This course will be taught in English; writing can be done in French or in English. The course is open to advanced undergraduates with permission from the instructor.
The 17th century was the formative period for modern French literature, the so-called grand siècle that gave the French tradition the greatest number of works still considered classics of French literature. The age from 1640-1715 was also the greatest moment ever for women’s participation in French intellectual life. Women writers, for instance, both invented and dominated the production of the most important genre to trace its origins to the 17th century, the modern novel. The first fairy tale was published by a woman; during the early decades of that genre’s existence, most of its important practitioners were women. Women published major works in every significant literary form of the age, from tragedy to memoirs. During no other century in the French tradition did women know anything like this kind of visibility.

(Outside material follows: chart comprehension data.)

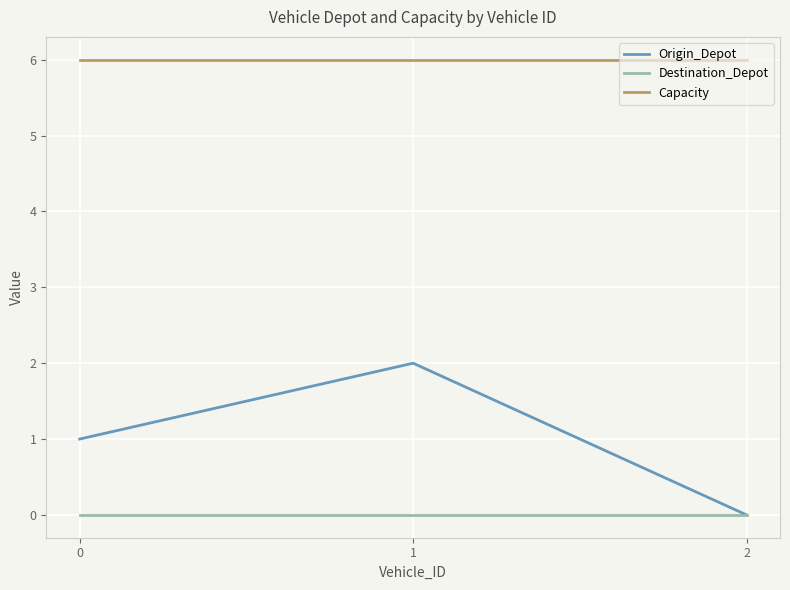

Which category has the lowest value in the Origin_Depot series?

2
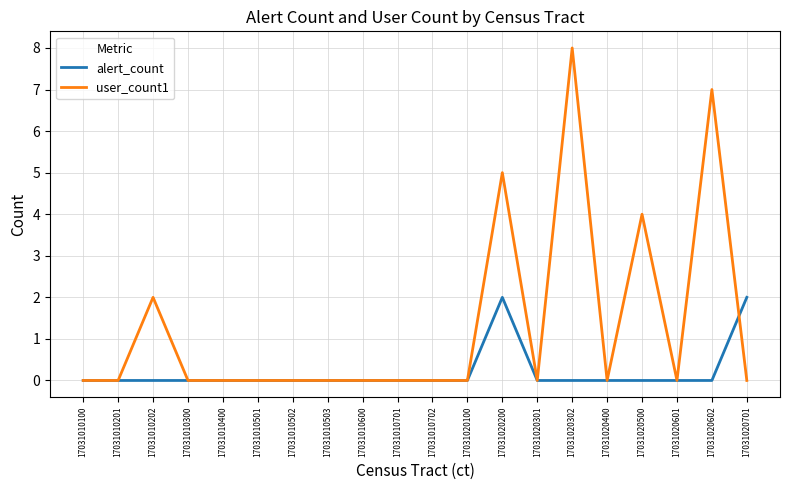

The user_count1 series shows 0 at 17031020601. True or false?

True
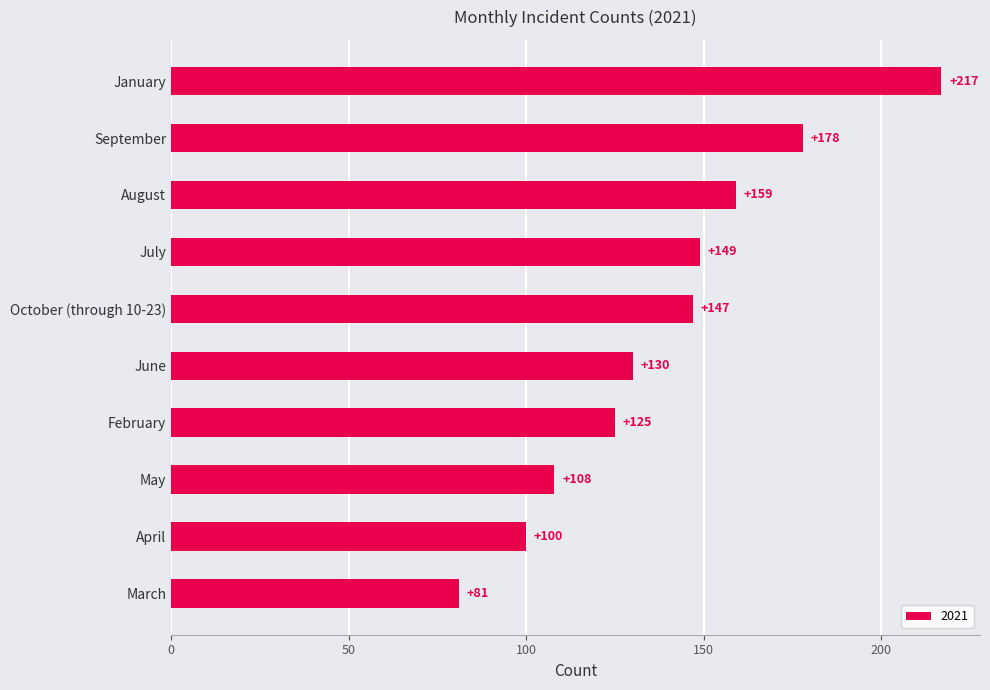

What is the label of the 1st bar from the top?

January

All over Europe, from Italy and Spain to German, publishers took note of the success story of French women’s writing and began to translate best-selling works in French with a speed never heard of before – often the same year as their original publication. And nowhere was this more true than in England, where even Scudéry’s immense novels quickly appeared in English. Lafayette’s Princesse de Clèves was available in English and was even adapted for the London stage within a year of its first French edition. As a result, these works by women writers became basic reading all over the European continent. Novels by Scudéry and Lafayette were actively promoted all through that formative period for modern prose fiction, the 18th century.
We’ll read a variety of works fictional and non-fictional – from novels and fairy tales, from memoirs to the periodical press. And because translation into English was so widespread in the 17th century, students will be able to read all the works in English if they choose.